O touro que cobre mais: uso do Santa Gertrudis surpreende na monta natural
Raça mostra alta eficiência reprodutiva, ganho de peso e rusticidade em propriedades do Nordeste
A monta natural ainda responde por aproximadamente 80% da reprodução bovina no Brasil, de acordo com a Associação Brasileira de Inseminação Artificial (Asbia). Por isso, a busca por reprodutores capazes de aliar eficiência, rusticidade e bom desempenho no campo tem se tornado prioridade entre os pecuaristas. Nesse contexto, a raça Santa Gertrudis vem ganhando força no Nordeste, especialmente em áreas de clima mais rigoroso, como o Semiárido, onde sua produtividade surpreende.
No município de Junqueiro, em Alagoas, o produtor Edson Cavalcante destaca que o Santa Gertrudis transformou os resultados do rebanho desde sua adoção em 2019. Em busca de melhor desempenho no cruzamento industrial, ele encontrou na raça características reprodutivas e maternais que agregaram eficiência ao sistema.
Com partos facilitados e bezerros que mamam vigorosamente logo nas primeiras horas de vida, Edson conta que o manejo da cria se tornou mais simples e produtivo. Além disso, os touros Santa Gertrudis apresentaram performance superior no campo.
“Coloquei os dois animais na vacada, o Santa e o outro. Mas na hora do aparte, vai ter mais bezerro do Santa. O libido do Santa é muito maior, ele percebe a vaca no cio de longe”, relata. Segundo sua experiência, um touro da raça cobre em torno de 40 vacas com tranquilidade, mantendo comportamento dócil e facilidade de manejo.

Foto: Divulgação/Fazenda Mangabeira
O ganho de peso dos bezerros também impressiona: os animais meio-sangue Santa Gertrudis têm alcançado entre 1,5 e 2 arrobas a mais no desmame quando comparados aos demais da propriedade.

REGISTROS FORNECIDOS -

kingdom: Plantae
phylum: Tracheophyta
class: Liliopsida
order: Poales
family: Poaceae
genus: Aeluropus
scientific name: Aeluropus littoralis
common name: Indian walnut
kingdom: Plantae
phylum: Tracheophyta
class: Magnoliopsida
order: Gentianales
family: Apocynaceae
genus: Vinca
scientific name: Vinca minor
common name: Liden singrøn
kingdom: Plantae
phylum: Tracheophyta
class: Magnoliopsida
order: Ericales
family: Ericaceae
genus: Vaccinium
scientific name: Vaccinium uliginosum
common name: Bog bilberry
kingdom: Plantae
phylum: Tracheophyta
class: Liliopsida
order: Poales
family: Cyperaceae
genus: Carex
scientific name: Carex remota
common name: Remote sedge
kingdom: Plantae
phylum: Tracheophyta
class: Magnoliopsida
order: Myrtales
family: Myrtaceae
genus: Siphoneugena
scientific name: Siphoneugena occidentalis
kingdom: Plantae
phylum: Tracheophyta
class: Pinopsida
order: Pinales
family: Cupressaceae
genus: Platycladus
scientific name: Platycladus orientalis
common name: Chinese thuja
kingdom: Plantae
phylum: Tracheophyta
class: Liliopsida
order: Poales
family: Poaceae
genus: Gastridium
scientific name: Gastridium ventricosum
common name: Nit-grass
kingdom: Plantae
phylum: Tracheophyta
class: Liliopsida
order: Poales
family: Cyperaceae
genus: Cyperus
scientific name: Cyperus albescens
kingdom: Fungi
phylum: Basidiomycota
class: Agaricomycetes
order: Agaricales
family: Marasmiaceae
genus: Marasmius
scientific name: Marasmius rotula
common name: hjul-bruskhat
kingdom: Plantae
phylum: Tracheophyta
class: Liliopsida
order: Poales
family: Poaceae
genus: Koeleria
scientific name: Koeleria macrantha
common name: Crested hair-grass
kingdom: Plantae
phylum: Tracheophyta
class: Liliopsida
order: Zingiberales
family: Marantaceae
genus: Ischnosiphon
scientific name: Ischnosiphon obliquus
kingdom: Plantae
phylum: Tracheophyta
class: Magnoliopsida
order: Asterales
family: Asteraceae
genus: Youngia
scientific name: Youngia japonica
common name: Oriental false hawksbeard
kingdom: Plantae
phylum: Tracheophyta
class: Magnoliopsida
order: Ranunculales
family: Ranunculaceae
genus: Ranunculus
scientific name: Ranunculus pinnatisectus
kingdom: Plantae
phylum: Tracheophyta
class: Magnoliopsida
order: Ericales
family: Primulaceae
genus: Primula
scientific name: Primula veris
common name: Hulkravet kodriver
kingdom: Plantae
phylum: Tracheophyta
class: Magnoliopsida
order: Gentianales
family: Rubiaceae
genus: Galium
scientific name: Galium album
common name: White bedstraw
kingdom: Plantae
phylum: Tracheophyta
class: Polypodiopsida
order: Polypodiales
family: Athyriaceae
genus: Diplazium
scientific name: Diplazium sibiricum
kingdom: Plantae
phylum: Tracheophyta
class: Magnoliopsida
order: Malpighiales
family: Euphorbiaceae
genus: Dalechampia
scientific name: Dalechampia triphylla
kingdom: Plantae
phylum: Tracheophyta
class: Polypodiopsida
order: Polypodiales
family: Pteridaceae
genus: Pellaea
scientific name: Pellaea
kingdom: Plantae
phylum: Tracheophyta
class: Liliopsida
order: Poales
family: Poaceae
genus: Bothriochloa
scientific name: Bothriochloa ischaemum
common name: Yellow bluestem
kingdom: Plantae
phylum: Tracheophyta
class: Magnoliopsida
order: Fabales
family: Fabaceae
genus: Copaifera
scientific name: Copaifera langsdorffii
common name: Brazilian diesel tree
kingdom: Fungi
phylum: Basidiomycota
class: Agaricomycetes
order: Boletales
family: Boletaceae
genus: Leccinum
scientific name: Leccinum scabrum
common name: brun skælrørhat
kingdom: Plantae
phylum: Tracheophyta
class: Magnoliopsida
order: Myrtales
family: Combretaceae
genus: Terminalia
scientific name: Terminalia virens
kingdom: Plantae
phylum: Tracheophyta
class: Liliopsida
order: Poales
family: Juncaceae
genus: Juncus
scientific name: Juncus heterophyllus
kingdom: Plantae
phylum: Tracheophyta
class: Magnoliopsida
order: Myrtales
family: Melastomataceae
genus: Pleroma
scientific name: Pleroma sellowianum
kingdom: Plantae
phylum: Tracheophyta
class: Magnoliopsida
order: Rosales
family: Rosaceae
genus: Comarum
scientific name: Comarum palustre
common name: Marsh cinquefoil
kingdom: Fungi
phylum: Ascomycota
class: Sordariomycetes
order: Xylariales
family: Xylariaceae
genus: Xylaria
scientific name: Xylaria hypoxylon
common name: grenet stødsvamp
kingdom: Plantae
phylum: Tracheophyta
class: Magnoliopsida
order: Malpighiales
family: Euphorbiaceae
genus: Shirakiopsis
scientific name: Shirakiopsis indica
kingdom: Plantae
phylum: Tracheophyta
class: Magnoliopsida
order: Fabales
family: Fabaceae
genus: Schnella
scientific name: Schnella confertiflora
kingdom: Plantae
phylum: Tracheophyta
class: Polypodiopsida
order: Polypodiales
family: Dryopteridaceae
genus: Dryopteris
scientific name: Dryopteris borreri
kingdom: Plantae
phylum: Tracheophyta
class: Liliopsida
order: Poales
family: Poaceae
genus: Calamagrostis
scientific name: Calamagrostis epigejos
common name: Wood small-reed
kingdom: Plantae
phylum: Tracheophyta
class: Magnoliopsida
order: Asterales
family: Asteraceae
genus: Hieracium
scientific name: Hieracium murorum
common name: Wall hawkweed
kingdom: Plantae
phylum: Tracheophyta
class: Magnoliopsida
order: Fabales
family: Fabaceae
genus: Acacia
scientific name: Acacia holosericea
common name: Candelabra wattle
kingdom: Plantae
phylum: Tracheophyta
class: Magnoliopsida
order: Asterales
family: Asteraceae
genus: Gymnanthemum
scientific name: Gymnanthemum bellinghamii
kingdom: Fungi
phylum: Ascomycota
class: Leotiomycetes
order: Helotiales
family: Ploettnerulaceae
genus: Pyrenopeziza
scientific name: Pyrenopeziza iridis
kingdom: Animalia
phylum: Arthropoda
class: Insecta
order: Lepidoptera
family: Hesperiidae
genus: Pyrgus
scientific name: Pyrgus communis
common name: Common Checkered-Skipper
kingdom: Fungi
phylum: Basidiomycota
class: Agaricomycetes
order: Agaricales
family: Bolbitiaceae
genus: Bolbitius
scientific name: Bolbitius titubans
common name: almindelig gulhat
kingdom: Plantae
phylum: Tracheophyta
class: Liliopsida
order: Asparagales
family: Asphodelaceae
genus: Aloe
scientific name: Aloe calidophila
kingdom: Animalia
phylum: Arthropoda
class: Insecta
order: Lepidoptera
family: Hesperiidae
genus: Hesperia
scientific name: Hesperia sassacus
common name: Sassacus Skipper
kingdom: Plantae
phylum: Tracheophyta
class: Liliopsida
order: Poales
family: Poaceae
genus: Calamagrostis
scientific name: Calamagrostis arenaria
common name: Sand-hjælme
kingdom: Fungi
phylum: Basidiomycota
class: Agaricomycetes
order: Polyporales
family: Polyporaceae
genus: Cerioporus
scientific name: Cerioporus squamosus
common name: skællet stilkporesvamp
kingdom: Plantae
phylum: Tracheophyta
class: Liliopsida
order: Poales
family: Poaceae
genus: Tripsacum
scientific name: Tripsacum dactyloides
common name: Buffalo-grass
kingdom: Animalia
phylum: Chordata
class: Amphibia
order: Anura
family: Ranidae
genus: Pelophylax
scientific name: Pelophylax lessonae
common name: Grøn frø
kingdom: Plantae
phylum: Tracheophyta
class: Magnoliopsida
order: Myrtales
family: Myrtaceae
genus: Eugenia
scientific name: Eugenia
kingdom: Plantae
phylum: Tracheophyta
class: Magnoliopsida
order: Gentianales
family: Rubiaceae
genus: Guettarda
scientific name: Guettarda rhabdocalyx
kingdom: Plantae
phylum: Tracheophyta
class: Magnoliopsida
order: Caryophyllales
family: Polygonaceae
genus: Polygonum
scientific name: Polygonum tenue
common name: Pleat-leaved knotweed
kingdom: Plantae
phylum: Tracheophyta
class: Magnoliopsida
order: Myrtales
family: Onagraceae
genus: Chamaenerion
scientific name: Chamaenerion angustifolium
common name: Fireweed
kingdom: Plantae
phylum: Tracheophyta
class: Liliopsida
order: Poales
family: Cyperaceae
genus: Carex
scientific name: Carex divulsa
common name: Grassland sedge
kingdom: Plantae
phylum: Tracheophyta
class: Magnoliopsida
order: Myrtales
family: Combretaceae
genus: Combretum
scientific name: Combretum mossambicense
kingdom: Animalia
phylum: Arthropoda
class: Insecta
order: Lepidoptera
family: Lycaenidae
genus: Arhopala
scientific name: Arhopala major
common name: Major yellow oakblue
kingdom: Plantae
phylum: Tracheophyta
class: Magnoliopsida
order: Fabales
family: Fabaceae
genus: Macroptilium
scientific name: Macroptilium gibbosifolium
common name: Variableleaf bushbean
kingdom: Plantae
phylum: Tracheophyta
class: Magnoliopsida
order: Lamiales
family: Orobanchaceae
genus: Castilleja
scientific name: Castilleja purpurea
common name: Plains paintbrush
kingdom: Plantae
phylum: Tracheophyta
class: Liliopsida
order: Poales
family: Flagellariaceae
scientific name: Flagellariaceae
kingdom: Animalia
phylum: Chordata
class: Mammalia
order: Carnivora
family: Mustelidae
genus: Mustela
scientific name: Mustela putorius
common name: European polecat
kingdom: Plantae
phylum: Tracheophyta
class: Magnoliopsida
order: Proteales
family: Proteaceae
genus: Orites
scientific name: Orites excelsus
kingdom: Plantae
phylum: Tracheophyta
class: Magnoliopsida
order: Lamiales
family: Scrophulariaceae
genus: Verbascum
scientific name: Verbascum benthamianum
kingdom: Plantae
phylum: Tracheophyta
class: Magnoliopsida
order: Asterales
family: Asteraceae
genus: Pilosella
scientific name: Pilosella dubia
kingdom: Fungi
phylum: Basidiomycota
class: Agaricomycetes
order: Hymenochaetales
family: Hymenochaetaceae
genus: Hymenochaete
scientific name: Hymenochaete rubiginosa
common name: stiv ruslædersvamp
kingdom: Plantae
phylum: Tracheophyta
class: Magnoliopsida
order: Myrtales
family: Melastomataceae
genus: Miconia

QUESTÕES DE ESTUDO -
1. No texto sobre a raça Santa Gertrudis, que qualidades da raça o subtítulo apresenta? Relacione todas.
2. Prossiga com o texto sobre a raça Santa Gertrudis, começando logo após a última frase.

RESPOSTAS EM ORDEM -
1. alta eficiência reprodutiva; ganho de peso; rusticidade

2.
Outro diferencial determinante é a rusticidade da raça. Em uma região onde o carrapato figura entre os principais entraves sanitários, Edson afirma que notou grande resistência do Santa Gertrudis ao parasita. Além disso, o temperamento dócil facilita o manejo e reduz riscos operacionais no dia a dia.
Para Gustavo Barretto, proprietário da Fazenda Mangabeira, referência na seleção da raça há mais de 47 anos no Nordeste, experiências como a de Edson reforçam o potencial do Santa Gertrudis para sistemas de monta natural em diferentes perfis de produção.
“Quando um produtor volta para comprar mais Santa Gertrudis, significa que a genética entregou resultado dentro da porteira. Trabalhamos para produzir animais funcionais, com libido, ganho e rusticidade, atendendo quem precisa de eficiência no campo. É gratificante ver o Santa transformando realidades como a do Edson”, destaca Barretto.
A Fazenda Mangabeira realizou em 4 de dezembro, às 19h, seu tradicional remate anual, com a oferta de machos e fêmeas Santa Gertrudis. O leilão teve transmissão pelo canal Lance Rural, YouTube, Central Leilões e Agreste Leilões.